_HOW TO COMPLETE THIS TASK_:
Please present every line of the records below as a numbered list, leaving out any blank lines.
○ ○ ○ ○
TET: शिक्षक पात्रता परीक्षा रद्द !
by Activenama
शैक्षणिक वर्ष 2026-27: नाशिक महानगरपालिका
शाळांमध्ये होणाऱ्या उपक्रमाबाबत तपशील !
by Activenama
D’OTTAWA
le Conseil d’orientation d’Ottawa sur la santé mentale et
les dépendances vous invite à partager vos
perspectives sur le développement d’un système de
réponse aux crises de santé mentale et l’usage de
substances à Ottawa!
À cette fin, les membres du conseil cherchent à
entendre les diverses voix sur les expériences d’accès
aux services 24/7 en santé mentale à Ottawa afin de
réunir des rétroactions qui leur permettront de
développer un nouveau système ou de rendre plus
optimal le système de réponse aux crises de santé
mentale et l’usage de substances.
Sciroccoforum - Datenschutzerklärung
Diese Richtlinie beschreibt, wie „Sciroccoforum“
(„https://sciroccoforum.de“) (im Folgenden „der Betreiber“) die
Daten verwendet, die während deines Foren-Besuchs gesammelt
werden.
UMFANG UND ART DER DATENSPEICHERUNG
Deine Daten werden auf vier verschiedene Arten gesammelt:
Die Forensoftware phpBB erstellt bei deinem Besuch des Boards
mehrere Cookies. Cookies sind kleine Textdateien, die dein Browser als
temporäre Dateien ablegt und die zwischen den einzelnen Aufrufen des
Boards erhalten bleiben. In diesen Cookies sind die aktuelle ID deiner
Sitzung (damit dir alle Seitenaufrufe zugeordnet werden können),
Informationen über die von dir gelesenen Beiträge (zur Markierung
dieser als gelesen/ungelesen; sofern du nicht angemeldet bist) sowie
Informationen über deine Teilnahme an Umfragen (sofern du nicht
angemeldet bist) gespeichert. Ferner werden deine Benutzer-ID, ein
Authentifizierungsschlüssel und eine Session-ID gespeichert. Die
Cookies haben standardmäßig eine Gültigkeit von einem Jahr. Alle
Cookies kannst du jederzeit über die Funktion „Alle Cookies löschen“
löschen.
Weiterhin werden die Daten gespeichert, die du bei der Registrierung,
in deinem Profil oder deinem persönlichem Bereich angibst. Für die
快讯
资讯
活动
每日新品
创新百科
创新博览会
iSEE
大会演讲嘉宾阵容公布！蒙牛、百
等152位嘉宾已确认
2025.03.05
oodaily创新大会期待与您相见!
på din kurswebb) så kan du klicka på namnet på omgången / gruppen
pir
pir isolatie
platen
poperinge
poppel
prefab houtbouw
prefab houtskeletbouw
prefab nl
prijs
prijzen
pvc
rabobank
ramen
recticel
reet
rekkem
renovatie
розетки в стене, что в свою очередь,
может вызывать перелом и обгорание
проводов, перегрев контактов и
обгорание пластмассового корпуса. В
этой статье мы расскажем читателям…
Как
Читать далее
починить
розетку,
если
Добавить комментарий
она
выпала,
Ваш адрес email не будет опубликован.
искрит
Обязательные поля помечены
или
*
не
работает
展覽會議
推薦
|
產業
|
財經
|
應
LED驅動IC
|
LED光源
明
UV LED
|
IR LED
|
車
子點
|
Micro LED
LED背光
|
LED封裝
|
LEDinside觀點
○ ○ ○ ○
_RESPONSE_:
1. TET: शिक्षक पात्रता परीक्षा रद्द !
2. by Activenama
3. शैक्षणिक वर्ष 2026-27: नाशिक महानगरपालिका
4. शाळांमध्ये होणाऱ्या उपक्रमाबाबत तपशील !
5. by Activenama
6. D’OTTAWA
7. le Conseil d’orientation d’Ottawa sur la santé mentale et
8. les dépendances vous invite à partager vos
9. perspectives sur le développement d’un système de
10. réponse aux crises de santé mentale et l’usage de
11. substances à Ottawa!
12. À cette fin, les membres du conseil cherchent à
13. entendre les diverses voix sur les expériences d’accès
14. aux services 24/7 en santé mentale à Ottawa afin de
15. réunir des rétroactions qui leur permettront de
16. développer un nouveau système ou de rendre plus
17. optimal le système de réponse aux crises de santé
18. mentale et l’usage de substances.
19. Sciroccoforum - Datenschutzerklärung
20. Diese Richtlinie beschreibt, wie „Sciroccoforum“
21. („https://sciroccoforum.de“) (im Folgenden „der Betreiber“) die
22. Daten verwendet, die während deines Foren-Besuchs gesammelt
23. werden.
24. UMFANG UND ART DER DATENSPEICHERUNG
25. Deine Daten werden auf vier verschiedene Arten gesammelt:
26. Die Forensoftware phpBB erstellt bei deinem Besuch des Boards
27. mehrere Cookies. Cookies sind kleine Textdateien, die dein Browser als
28. temporäre Dateien ablegt und die zwischen den einzelnen Aufrufen des
29. Boards erhalten bleiben. In diesen Cookies sind die aktuelle ID deiner
30. Sitzung (damit dir alle Seitenaufrufe zugeordnet werden können),
31. Informationen über die von dir gelesenen Beiträge (zur Markierung
32. dieser als gelesen/ungelesen; sofern du nicht angemeldet bist) sowie
33. Informationen über deine Teilnahme an Umfragen (sofern du nicht
34. angemeldet bist) gespeichert. Ferner werden deine Benutzer-ID, ein
35. Authentifizierungsschlüssel und eine Session-ID gespeichert. Die
36. Cookies haben standardmäßig eine Gültigkeit von einem Jahr. Alle
37. Cookies kannst du jederzeit über die Funktion „Alle Cookies löschen“
38. löschen.
39. Weiterhin werden die Daten gespeichert, die du bei der Registrierung,
40. in deinem Profil oder deinem persönlichem Bereich angibst. Für die
41. 快讯
42. 资讯
43. 活动
44. 每日新品
45. 创新百科
46. 创新博览会
47. iSEE
48. 大会演讲嘉宾阵容公布！蒙牛、百
49. 等152位嘉宾已确认
50. 2025.03.05
51. oodaily创新大会期待与您相见!
52. på din kurswebb) så kan du klicka på namnet på omgången / gruppen
53. pir
54. pir isolatie
55. platen
56. poperinge
57. poppel
58. prefab houtbouw
59. prefab houtskeletbouw
60. prefab nl
61. prijs
62. prijzen
63. pvc
64. rabobank
65. ramen
66. recticel
67. reet
68. rekkem
69. renovatie
70. розетки в стене, что в свою очередь,
71. может вызывать перелом и обгорание
72. проводов, перегрев контактов и
73. обгорание пластмассового корпуса. В
74. этой статье мы расскажем читателям…
75. Как
76. Читать далее
77. починить
78. розетку,
79. если
80. Добавить комментарий
81. она
82. выпала,
83. Ваш адрес email не будет опубликован.
84. искрит
85. Обязательные поля помечены
86. или
87. *
88. не
89. работает
90. 展覽會議
91. 推薦
92. |
93. 產業
94. |
95. 財經
96. |
97. 應
98. LED驅動IC
99. |
100. LED光源
101. 明
102. UV LED
103. |
104. IR LED
105. |
106. 車
107. 子點
108. |
109. Micro LED
110. LED背光
111. |
112. LED封裝
113. |
114. LEDinside觀點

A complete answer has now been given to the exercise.